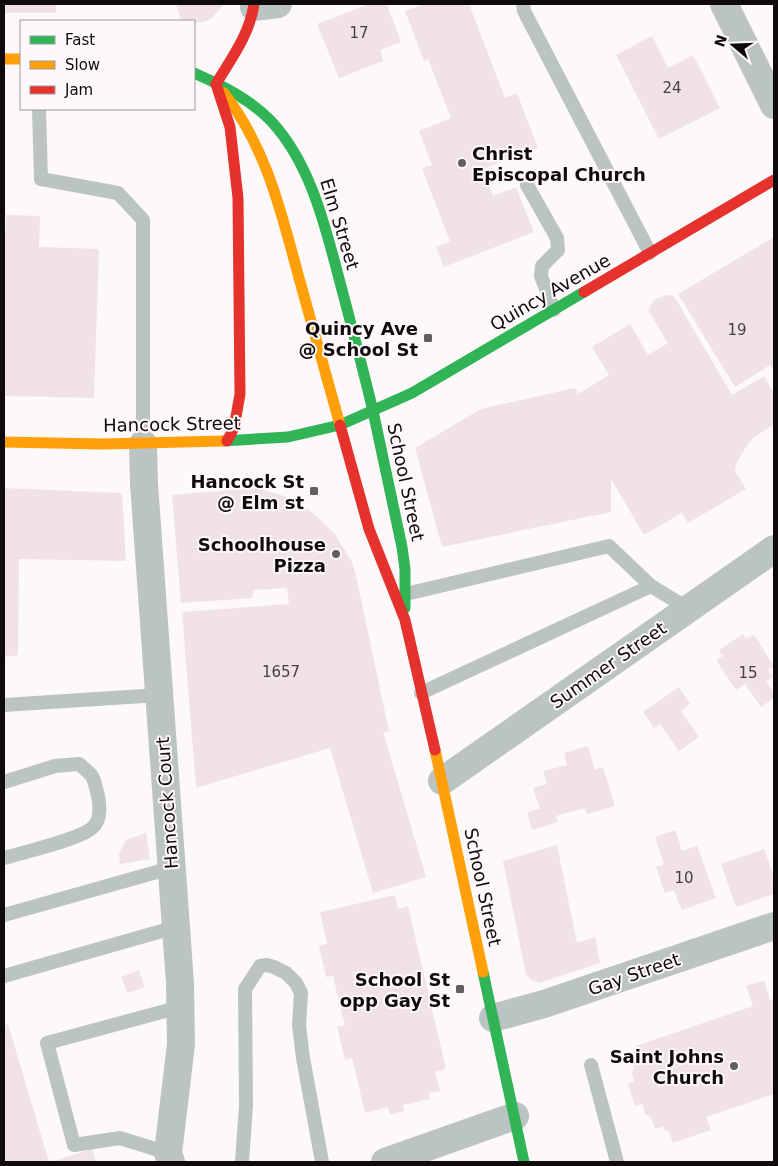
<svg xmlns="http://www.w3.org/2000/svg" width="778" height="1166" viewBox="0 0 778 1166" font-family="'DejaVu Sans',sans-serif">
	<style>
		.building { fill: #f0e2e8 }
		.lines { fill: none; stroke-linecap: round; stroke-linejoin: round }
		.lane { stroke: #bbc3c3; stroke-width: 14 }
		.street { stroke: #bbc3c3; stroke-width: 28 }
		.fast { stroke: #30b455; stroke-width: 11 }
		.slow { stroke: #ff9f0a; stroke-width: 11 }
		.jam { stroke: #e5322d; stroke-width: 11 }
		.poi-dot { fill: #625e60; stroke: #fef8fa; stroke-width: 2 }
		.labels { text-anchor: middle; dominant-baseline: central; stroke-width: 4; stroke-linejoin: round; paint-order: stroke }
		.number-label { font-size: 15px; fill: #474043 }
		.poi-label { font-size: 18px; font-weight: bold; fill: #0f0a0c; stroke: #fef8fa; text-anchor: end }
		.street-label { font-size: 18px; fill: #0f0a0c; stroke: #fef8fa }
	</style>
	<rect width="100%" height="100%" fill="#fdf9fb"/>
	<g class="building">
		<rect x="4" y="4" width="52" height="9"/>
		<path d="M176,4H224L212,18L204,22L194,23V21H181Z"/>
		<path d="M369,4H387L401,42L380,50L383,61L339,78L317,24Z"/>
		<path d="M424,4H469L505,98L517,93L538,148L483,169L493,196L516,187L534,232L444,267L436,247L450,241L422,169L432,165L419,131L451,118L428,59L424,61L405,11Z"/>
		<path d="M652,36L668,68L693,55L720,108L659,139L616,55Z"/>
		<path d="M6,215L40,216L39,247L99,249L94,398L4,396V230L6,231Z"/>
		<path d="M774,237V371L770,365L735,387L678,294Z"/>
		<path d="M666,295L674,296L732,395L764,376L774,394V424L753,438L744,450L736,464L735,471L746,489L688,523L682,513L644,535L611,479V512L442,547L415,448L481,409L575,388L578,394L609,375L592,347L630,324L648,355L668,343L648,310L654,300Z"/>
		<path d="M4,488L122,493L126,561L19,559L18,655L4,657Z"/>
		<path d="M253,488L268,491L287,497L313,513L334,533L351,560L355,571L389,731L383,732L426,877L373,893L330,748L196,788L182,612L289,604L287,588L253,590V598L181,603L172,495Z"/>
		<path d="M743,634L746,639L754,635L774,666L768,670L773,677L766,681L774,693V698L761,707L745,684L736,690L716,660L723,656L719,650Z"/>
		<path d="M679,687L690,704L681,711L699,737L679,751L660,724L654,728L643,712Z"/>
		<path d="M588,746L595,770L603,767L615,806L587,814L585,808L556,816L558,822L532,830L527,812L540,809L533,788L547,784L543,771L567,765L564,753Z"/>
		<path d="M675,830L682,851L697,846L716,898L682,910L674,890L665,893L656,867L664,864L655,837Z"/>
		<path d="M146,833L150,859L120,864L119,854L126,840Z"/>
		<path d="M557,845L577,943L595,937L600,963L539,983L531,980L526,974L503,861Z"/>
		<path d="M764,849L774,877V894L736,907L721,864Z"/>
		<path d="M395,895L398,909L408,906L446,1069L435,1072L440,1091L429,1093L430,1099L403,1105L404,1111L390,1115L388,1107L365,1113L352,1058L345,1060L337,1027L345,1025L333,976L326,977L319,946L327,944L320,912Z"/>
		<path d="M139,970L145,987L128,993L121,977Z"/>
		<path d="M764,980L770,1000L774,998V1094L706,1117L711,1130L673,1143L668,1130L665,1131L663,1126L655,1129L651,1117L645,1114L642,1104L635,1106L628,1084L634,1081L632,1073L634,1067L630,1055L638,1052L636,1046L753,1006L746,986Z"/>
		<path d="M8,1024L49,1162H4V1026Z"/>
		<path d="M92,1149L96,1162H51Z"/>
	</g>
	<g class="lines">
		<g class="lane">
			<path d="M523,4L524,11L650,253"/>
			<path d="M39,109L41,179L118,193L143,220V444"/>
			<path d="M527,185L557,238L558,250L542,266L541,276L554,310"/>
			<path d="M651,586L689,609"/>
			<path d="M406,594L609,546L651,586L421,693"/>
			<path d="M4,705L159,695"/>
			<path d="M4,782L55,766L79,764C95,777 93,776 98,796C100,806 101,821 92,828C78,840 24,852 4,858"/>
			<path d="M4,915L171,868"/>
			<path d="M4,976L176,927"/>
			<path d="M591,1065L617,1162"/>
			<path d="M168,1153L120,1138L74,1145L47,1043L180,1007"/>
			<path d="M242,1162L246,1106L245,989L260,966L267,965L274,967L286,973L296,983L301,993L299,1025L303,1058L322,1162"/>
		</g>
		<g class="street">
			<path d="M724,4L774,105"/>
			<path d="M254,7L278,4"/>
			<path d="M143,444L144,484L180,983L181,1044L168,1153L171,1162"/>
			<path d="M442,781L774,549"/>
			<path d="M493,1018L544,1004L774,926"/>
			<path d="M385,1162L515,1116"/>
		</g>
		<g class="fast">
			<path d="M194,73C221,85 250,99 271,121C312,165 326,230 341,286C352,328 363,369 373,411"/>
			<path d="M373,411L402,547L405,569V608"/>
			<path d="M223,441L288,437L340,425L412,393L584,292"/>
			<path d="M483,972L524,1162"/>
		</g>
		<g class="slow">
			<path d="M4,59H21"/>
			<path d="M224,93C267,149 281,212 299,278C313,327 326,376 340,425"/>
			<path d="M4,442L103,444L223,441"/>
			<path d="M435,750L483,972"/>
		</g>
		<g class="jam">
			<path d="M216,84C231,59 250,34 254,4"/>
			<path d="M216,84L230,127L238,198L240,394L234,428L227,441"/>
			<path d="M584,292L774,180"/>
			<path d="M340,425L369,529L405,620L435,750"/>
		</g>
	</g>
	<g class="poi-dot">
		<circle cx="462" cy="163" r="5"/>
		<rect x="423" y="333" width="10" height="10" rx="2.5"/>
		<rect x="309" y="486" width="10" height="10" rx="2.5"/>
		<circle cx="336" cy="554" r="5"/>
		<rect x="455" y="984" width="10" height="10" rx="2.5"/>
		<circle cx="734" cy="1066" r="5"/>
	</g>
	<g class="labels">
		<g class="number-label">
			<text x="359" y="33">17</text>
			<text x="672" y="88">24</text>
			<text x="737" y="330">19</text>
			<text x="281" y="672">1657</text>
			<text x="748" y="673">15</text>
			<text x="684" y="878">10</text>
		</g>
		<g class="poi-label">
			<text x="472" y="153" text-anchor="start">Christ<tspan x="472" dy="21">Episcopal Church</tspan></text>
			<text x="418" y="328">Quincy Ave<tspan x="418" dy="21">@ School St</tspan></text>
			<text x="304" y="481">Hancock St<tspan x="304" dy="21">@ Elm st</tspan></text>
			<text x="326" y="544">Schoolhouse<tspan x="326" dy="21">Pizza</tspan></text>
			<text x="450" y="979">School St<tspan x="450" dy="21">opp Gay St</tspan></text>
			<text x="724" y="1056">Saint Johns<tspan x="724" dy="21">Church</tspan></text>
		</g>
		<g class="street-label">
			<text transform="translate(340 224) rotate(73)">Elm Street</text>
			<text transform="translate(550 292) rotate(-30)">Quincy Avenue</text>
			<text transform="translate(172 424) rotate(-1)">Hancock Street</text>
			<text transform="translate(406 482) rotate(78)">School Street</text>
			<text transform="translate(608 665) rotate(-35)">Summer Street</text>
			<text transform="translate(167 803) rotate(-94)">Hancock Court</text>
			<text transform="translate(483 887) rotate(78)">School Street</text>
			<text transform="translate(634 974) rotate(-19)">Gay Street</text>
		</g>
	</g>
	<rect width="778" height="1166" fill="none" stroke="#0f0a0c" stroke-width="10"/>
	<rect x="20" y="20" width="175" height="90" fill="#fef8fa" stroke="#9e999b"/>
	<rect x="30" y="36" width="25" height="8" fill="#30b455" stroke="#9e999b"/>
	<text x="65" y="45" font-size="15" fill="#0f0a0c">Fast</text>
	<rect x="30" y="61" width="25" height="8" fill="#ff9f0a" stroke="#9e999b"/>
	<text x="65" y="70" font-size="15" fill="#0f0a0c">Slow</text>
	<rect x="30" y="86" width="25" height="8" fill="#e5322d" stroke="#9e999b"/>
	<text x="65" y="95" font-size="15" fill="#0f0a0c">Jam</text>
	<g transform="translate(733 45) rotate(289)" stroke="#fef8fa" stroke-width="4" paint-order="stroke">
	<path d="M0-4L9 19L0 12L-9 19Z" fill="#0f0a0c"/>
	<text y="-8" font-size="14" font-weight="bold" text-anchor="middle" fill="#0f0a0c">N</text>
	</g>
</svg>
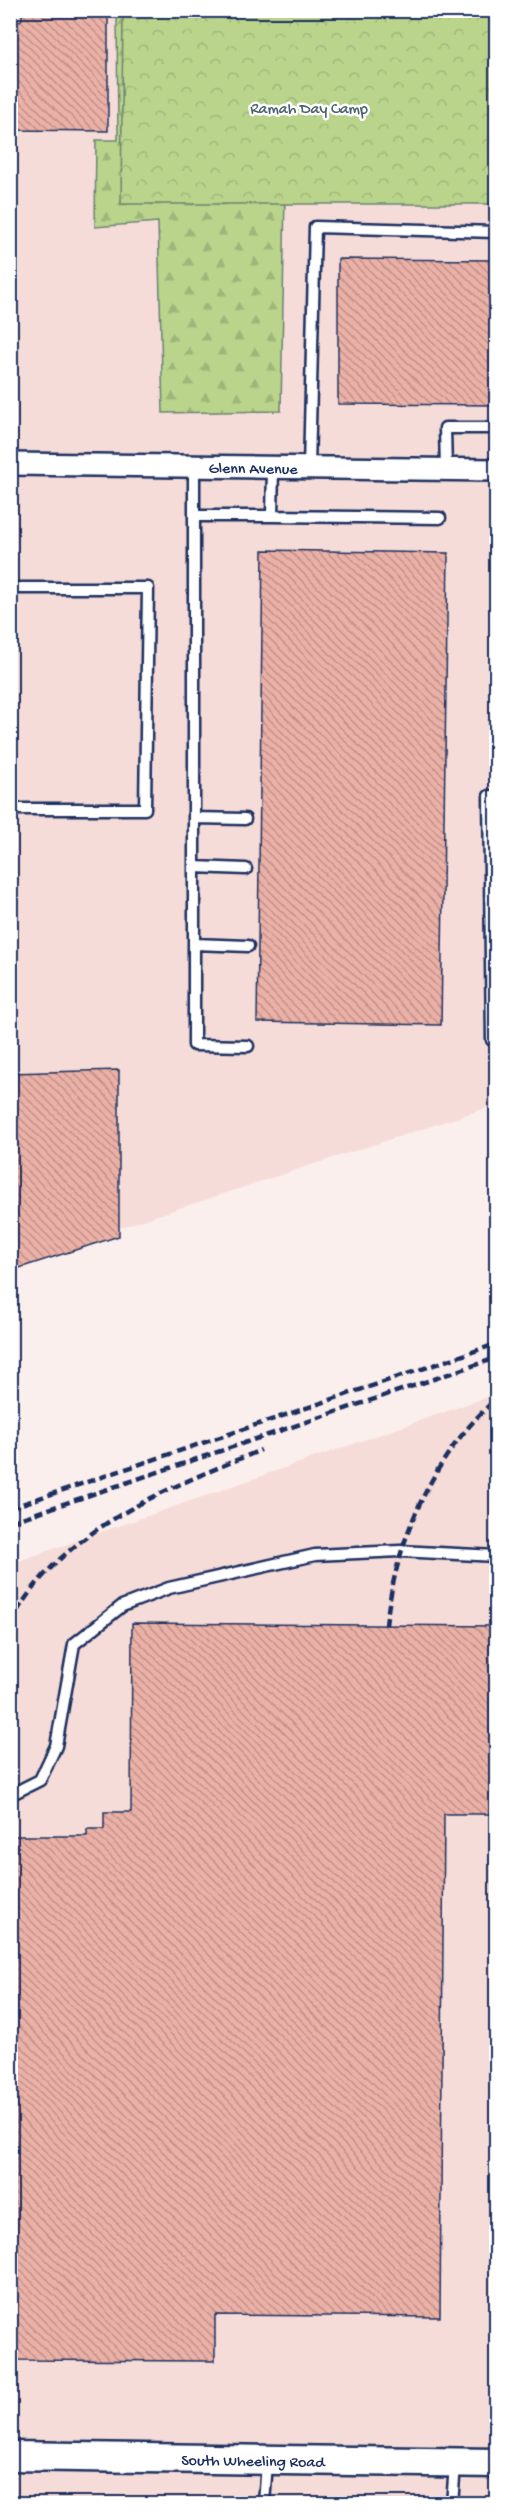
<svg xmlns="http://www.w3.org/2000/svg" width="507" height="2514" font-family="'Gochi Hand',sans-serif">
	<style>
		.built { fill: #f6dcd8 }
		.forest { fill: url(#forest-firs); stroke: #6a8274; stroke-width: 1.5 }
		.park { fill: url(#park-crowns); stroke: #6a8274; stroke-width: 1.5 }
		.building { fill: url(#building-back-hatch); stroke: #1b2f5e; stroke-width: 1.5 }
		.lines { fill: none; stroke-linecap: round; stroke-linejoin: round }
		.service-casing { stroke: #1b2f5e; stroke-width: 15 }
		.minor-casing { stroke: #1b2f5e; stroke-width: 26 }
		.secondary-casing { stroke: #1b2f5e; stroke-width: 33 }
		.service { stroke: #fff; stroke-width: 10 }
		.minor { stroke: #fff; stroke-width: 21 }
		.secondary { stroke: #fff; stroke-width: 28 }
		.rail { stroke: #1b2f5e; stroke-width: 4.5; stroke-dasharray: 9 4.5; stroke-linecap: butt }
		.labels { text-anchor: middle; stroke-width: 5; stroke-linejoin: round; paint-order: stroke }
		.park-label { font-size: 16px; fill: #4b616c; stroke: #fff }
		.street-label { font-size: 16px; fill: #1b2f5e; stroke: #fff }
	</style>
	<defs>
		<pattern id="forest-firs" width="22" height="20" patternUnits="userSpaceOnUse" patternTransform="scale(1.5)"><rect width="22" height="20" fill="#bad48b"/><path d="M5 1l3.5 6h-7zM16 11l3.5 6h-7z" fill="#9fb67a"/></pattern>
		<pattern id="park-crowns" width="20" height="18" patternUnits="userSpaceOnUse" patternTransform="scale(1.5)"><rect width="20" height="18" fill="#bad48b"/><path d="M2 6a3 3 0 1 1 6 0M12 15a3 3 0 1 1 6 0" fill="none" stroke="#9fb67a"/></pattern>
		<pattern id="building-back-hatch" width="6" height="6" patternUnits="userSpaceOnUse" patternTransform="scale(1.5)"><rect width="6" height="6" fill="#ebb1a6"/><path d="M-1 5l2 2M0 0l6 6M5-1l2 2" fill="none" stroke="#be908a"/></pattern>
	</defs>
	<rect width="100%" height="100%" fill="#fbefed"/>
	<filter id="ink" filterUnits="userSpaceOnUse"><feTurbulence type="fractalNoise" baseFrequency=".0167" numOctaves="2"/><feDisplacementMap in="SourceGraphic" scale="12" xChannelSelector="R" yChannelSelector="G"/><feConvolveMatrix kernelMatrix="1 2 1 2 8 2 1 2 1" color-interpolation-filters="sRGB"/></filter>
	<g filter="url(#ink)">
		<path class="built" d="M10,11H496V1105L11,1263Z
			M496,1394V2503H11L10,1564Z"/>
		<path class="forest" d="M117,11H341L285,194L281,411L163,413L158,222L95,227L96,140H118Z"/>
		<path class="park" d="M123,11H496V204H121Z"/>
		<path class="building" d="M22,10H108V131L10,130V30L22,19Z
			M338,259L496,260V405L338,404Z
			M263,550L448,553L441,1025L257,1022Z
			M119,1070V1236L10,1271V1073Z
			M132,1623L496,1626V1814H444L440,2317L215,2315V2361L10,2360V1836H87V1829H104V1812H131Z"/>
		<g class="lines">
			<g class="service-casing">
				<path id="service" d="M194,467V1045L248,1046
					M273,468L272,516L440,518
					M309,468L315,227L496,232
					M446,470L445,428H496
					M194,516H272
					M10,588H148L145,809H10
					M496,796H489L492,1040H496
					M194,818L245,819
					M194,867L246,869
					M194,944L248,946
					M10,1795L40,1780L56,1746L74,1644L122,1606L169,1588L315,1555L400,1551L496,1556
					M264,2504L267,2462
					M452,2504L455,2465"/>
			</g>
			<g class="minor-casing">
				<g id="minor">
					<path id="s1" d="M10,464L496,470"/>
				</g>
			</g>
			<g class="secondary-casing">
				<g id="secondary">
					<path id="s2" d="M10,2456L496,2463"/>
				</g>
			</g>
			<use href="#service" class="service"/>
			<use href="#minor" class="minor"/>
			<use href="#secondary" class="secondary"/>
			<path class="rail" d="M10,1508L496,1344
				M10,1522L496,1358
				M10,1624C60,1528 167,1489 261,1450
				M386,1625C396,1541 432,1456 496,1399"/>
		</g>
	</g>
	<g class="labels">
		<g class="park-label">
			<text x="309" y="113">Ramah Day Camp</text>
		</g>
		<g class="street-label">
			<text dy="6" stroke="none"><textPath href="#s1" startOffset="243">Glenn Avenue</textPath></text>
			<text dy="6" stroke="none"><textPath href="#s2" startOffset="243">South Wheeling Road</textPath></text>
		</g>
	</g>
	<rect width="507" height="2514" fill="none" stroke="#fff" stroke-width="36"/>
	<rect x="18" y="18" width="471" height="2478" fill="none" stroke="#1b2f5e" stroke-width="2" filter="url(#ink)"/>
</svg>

◆ ◆ ◆ ◆ ◆ ◆ ◆

» Work required
Give solely the number of lines in the data that contain the string "family".

» Exercise result
2